I just stumbled on this blog and was ecstatic to find a group of such enthusiastic daycare professionals. I could really use your help. I am a stay at home mom living abroad with my 13 month old son. My husband and I are raising our son in a bilingual house. We have chosen not to send our son to daycare here, because the daycares where we live are all run in the local language, which is barely spoken beyond this very limited region. We don't want to trade his English learning time for a little used regional language, especially since we plan to leave this region before our son begins school.
So,...It is up to me to educate my son and help him as much as I can to be ready to start preschool in the States. Do you have any curriculums that I could follow that would practical for a home setting?
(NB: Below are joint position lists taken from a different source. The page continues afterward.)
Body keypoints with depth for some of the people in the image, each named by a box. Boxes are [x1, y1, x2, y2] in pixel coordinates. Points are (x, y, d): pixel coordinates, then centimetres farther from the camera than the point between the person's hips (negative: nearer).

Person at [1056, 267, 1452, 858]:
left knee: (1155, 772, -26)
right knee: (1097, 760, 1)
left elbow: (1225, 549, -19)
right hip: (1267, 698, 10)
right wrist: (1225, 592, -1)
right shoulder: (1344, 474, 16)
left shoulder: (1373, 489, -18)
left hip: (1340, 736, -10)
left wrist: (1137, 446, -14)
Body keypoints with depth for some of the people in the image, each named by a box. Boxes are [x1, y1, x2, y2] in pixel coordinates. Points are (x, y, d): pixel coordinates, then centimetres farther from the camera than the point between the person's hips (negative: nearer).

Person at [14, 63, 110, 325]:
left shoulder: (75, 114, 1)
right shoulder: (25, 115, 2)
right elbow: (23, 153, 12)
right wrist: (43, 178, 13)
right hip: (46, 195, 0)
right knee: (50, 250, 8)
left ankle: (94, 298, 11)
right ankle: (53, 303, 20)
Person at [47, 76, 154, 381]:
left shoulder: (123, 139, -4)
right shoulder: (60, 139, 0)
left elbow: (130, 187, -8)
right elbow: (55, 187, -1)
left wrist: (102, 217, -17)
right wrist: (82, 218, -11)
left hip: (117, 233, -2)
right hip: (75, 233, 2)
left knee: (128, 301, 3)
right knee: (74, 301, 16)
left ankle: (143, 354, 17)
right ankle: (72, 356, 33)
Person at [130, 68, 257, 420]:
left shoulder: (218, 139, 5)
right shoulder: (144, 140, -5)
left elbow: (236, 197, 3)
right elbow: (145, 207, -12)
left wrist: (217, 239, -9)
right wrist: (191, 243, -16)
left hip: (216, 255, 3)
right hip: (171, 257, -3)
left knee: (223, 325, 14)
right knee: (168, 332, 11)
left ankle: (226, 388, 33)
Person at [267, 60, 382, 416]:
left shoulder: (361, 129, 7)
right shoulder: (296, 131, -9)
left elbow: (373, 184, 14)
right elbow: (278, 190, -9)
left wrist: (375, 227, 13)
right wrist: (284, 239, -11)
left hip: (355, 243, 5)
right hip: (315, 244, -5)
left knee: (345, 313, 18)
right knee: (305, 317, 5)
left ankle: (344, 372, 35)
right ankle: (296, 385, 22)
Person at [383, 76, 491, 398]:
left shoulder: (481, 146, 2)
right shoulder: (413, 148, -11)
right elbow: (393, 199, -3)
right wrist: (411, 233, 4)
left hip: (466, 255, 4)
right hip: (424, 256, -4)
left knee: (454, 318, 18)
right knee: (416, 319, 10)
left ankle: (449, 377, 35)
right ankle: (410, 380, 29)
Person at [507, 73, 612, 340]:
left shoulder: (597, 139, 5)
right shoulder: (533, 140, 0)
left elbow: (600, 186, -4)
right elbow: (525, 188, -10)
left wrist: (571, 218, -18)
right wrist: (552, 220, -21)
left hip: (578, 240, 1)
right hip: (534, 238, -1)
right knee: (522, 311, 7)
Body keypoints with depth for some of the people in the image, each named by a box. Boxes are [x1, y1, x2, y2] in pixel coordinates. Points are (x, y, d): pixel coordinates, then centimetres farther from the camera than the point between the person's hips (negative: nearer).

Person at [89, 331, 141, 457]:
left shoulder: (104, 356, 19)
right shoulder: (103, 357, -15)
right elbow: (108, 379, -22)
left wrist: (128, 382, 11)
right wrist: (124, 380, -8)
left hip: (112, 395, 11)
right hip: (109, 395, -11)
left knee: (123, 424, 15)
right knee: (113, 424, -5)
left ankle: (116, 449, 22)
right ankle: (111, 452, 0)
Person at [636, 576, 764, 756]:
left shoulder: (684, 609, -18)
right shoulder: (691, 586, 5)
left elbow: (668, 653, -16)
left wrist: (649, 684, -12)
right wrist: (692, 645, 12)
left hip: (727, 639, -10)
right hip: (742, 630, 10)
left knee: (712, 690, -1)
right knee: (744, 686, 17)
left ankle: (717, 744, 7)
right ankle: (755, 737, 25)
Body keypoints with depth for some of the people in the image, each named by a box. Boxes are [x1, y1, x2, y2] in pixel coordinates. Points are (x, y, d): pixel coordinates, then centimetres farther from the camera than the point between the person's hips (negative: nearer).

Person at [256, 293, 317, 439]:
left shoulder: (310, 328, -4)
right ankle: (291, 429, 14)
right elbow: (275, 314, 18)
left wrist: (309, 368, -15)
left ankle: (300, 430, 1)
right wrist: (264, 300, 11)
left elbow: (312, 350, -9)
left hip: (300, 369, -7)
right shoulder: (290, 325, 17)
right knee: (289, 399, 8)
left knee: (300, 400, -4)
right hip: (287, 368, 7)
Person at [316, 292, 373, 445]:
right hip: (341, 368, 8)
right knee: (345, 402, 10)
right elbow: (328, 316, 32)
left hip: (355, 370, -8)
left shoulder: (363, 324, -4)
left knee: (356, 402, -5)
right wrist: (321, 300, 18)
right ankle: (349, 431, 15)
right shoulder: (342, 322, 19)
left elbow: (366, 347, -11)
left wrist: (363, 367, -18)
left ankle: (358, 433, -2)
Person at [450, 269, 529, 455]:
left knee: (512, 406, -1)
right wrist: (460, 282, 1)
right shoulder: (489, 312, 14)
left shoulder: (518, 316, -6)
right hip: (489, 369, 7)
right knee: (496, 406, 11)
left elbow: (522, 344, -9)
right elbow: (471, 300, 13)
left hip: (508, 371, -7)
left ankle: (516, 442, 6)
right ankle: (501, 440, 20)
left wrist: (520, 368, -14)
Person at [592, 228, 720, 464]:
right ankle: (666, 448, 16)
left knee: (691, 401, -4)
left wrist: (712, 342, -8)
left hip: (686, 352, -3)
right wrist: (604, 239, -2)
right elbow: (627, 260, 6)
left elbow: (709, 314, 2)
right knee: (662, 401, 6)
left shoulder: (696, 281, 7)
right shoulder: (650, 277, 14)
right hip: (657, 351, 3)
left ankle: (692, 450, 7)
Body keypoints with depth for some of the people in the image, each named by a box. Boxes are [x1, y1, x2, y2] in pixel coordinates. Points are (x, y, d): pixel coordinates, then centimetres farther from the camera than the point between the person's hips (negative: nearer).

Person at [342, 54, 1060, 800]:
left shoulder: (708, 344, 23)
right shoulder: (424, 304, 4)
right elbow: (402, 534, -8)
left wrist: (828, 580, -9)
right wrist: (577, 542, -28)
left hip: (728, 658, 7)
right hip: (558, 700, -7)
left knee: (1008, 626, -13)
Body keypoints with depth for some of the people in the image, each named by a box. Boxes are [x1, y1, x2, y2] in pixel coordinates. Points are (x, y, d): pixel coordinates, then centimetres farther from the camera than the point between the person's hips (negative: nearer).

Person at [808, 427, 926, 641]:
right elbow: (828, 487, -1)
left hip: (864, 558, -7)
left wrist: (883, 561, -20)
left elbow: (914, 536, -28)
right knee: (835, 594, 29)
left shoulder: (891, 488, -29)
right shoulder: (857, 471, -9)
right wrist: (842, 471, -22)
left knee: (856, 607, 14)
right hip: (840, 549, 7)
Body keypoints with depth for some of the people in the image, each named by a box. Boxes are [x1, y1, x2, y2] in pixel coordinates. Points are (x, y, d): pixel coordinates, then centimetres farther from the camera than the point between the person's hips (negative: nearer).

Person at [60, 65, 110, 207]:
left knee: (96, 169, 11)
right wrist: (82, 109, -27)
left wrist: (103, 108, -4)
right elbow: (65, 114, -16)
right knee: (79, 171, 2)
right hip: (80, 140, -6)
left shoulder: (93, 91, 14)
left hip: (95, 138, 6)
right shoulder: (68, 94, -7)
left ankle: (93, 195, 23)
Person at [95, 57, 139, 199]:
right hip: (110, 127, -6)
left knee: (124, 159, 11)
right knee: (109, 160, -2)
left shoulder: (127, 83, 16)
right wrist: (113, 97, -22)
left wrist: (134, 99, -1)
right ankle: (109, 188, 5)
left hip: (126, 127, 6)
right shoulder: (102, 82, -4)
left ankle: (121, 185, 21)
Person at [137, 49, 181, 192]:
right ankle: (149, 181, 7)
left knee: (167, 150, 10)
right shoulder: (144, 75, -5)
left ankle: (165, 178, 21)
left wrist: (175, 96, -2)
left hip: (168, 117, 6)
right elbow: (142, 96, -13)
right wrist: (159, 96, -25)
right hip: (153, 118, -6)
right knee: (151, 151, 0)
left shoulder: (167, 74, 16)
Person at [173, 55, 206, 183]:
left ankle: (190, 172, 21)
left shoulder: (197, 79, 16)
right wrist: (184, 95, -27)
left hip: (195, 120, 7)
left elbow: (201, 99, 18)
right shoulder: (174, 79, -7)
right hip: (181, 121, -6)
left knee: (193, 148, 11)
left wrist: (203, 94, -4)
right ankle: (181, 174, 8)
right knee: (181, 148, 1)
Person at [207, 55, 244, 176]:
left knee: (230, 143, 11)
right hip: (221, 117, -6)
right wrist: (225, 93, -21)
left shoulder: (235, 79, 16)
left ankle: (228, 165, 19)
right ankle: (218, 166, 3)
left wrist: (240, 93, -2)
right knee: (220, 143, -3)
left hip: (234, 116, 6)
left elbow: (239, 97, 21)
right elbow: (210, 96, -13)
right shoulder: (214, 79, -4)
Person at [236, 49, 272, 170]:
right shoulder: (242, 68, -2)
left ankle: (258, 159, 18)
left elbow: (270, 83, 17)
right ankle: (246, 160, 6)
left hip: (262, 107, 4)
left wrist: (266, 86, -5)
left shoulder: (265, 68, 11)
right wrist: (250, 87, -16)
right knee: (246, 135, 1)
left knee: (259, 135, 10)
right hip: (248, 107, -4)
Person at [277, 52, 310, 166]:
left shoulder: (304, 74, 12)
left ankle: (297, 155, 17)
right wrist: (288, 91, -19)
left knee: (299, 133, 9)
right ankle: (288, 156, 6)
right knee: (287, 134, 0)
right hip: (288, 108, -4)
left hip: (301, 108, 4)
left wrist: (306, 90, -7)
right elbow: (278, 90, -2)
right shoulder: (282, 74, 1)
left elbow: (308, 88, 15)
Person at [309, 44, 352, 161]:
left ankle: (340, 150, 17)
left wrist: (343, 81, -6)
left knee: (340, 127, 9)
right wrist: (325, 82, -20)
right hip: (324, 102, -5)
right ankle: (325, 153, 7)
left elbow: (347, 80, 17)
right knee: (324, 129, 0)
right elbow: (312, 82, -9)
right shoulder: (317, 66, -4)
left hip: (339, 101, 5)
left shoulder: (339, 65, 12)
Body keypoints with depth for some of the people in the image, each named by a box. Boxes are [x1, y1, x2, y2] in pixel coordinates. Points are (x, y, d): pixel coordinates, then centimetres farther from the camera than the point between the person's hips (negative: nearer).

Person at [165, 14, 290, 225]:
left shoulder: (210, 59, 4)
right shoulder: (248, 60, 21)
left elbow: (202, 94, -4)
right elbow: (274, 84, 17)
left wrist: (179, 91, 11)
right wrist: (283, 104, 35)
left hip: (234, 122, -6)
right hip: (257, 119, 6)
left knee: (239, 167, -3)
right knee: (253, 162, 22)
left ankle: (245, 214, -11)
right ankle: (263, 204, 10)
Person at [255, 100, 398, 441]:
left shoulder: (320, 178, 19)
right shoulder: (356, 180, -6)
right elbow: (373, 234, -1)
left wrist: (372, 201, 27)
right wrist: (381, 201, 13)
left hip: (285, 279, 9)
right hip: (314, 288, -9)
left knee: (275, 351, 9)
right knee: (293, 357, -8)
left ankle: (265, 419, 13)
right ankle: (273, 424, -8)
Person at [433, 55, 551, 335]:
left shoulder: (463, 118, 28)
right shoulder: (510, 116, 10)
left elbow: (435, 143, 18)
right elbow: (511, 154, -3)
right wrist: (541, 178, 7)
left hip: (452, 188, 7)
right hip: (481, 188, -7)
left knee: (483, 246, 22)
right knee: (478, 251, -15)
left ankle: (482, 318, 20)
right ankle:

I know I can't replicate a daycare setting in that I don't have all of the toys, nor the group of other kids with whom to watch and interact. My background is in marine science, not childhood education. What would you as educators recommend to someone in my situation? I feel like I am failing my son. I try to have activities each day, but don't feel that the activities are structured enough, nor do they complement one another. I may have unrealistic expectations about how focused my son can be on any one activity. He cares more for the light switch than any shape sorter:-) He loves books, but rarely sits still for a story unless it is before bed (he gets 2 naps and bed, so 3 stories per day).
How much should I be forcing an agenda and how much should I just be elaboratiing on what he finds interesting? Are there any books or resources that you could recommend for someone in my situation?
I am interested to learn more. Thanks in advance for any help or advice you can offer.
kind regards
I am a lead teacher of mobile infants up to age 18 months. Every day I take them outside or substitute a large motor activity if we can't go outside, I provide a sensory activity, an art activity, and one more fun things. We read lots of books (get more at the library that I don't have at home), I sing songs and do fingerplays plus play music and dance. I try to do simple themes as repetition is good for learning at this age. This week I did a water/fish theme. Some of my activities:

"swimming" in a baby pool with stuffed fish
"swimming" with rubber duckies
crawling in a tunnel
stepping on a sensory mat
Playing with warm, soapy water and bath toys in sensory table
Playing with ice
Regular water play
Putting paint on fingertips which they spread on wooden fish, then giving them a paintbrush and water to spread the paint around (making rainbow fish)
Squirting food coloring dyed water on paper and manipulating it

I don't use a specific curriculum, instead I base my plans on observations of my kids and their families plus what is going on around us. For example, I planned a sun/sunflower week during a week I knew was supposed to be sunny all 5 days.

With this age, IMO, all you ready need to do to meet their developmental needs to to read, talk a lot (narration and good interactive child-directed speech), and provide them opportunities to explore the world and what their new-found mobile bodies can do.